# STATED TASK
Answer these questions from the article on auditor rotation in South-South, Nigeria:
(a) How many respondents received the questionnaire, and what method was used to analyze their responses?
(b) What three effects do opponents of mandatory rotation believe it has?
(c) According to Li and Wang (2005), what important factor besides technical failure explains audit failure?

══ PASSAGE

International Business Management

Year: 2011
Volume: 5
Issue: 3
Page No. 166 - 172

Mandatory Rotation of Auditors on Audit Quality, Costs and Independence in South-South, Nigeria

Authors : Appah Ebimobowei and Oyadonghan James Keretu

Abstract: The aim of this study is to examine, the role of mandatory rotation of auditors on the quality, costs and independence of an audit in South-South, Nigeria. The data for this study were collected through primary and secondary sources. The primary data were generated from the randomly administered questionnaire to 172 respondents drawn from auditors and users who have substantial knowledge of accounting and auditing and were analysed using Spearman rank order correlation coefficient. The findings of the study show that there is statistical significant relationship between mandatory rotation of auditors and the quality of audit reports, independence of auditors and the costs of audit. The study concludes that mandatory rotation of auditors improves the quality of services, creates an effective peer review, allow fresh approach, reduce failure, restore investors and public confidence and independence. Thus, the rotation may result to increase in the cost of audit services.

How to cite this article:

Appah Ebimobowei and Oyadonghan James Keretu, 2011. Mandatory Rotation of Auditors on Audit Quality, Costs and Independence in South-South, Nigeria. International Business Management, 5: 166-172.

INTORDUCTION

Auditors typically have long-term professional relationships with their clients. Some have suggested that such relationships may be perceived to threaten the auditors objectivity, independence and quality of financial reporting because of the closeness of the auditor with the client.

Mandatory rotation of external auditors have been suggested by some practitioners (ICAEW, 2002; Healey and Kim, 2003; ICC, 2005) and academics (Dopuch et al., 2001; Myers et al., 2003) on a response to this concern because it would not permit auditors to build familiarity over time with their clients. Auditors and others who opposed mandatory rotation of auditors believe it reduces audit quality, increases cost of audits and eliminate the choice of audit committee.

This debate has been intensified by financial scandals in Nigeria and other parts of the world (e.g., Enron, WorldCom, Parmalat, African Petroleum Plc, Cadbury Nigeria Plc), culminating in a number of institutions decision to impose changes in accountability on both the firm’s issuing financial reports and their auditors in other to reduce the incidence of frauds in organizations (Cameran et al., 2008). One of the suggested means to reduce the possibility of fraud is mandatory rotation of external auditors. According to Li and Wang (2005), the massive audit cases occurred in the different stock markets in recent years have shown that the reason of audit failure is not merely the technical failure but a quite important factor is that auditors have lost independence. So, the rotation regularly of auditor is advantageaus, not only to maintain the auditor independence but also to provide the chance for the latter auditor to find the problem that the former auditor had not discovered.

According to Hoyle in Zawawi (2007), the concept of mandatory auditor rotation was introduced because of highly published corporate collapses that resulted litigation. Asein (2007) note that the issue of rotation of external auditors was conceived to be a solution to possible familiarity threat between personnel of the audit firm and the client.

════
══ EXTRACTED RECORDS

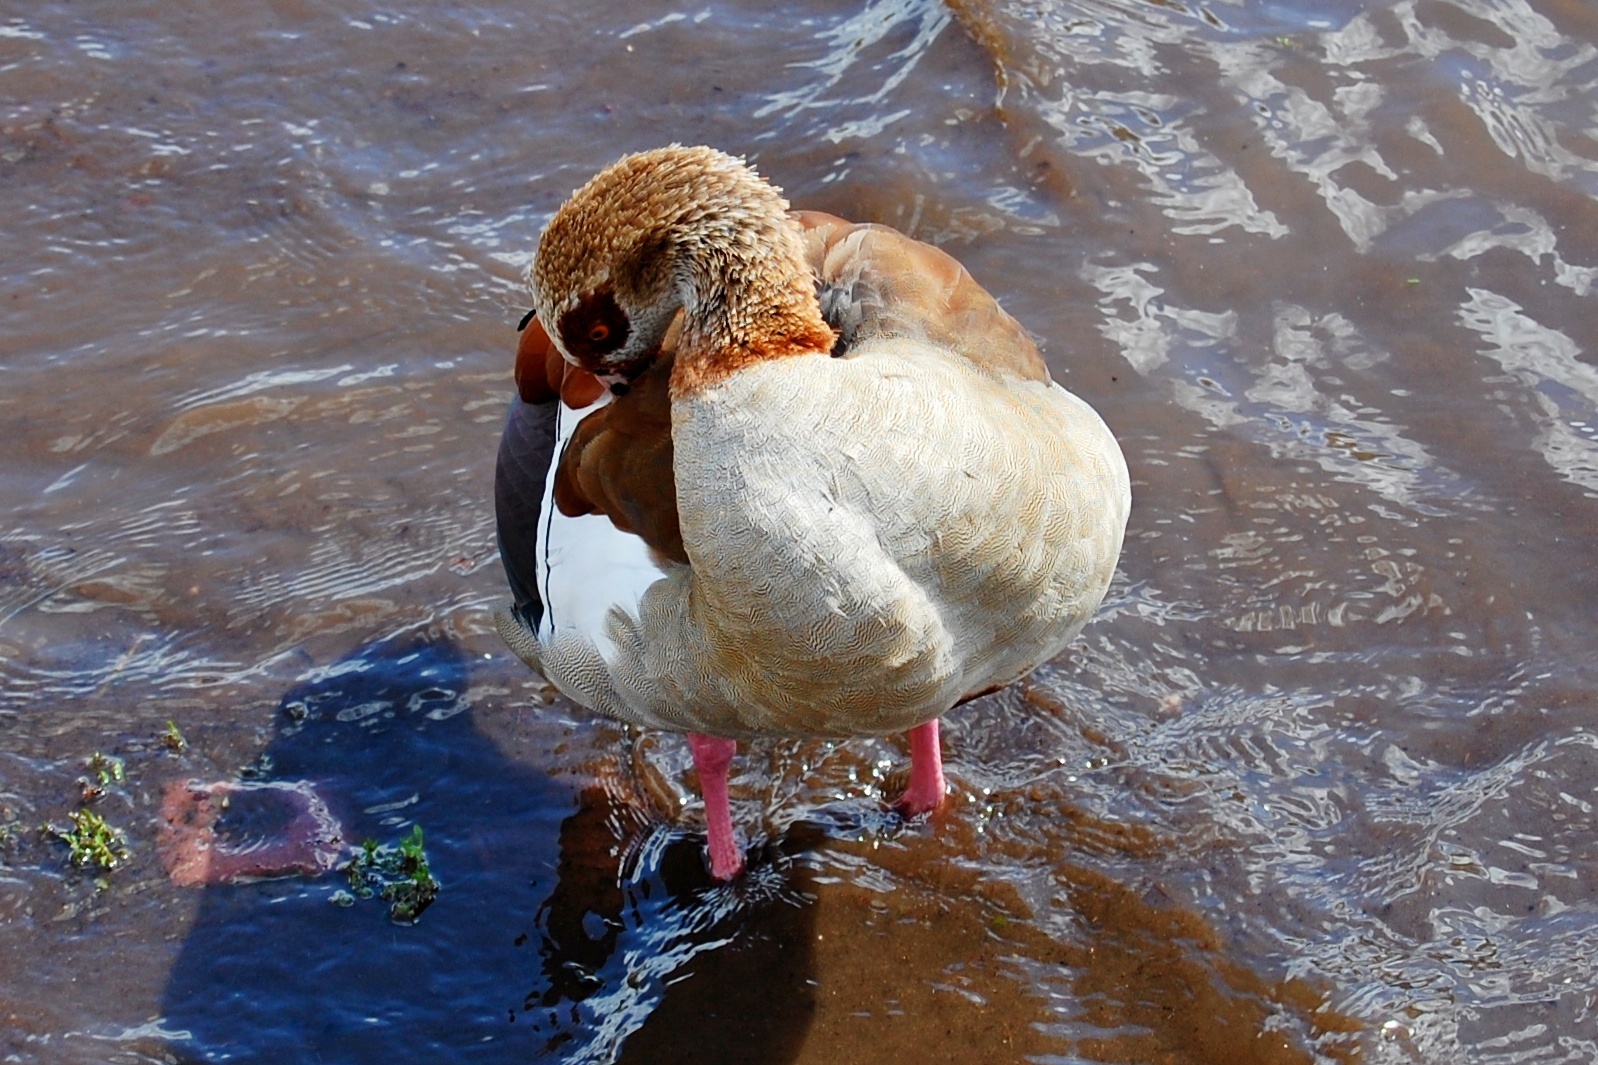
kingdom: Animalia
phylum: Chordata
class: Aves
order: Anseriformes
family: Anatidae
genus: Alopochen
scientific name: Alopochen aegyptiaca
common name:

════

# EXERCISE OUTPUT
(a) 172 respondents; the data were analyzed using the Spearman rank order correlation coefficient.
(b) They believe it reduces audit quality, increases the cost of audits and eliminates the choice of the audit committee.
(c) Auditors have lost independence.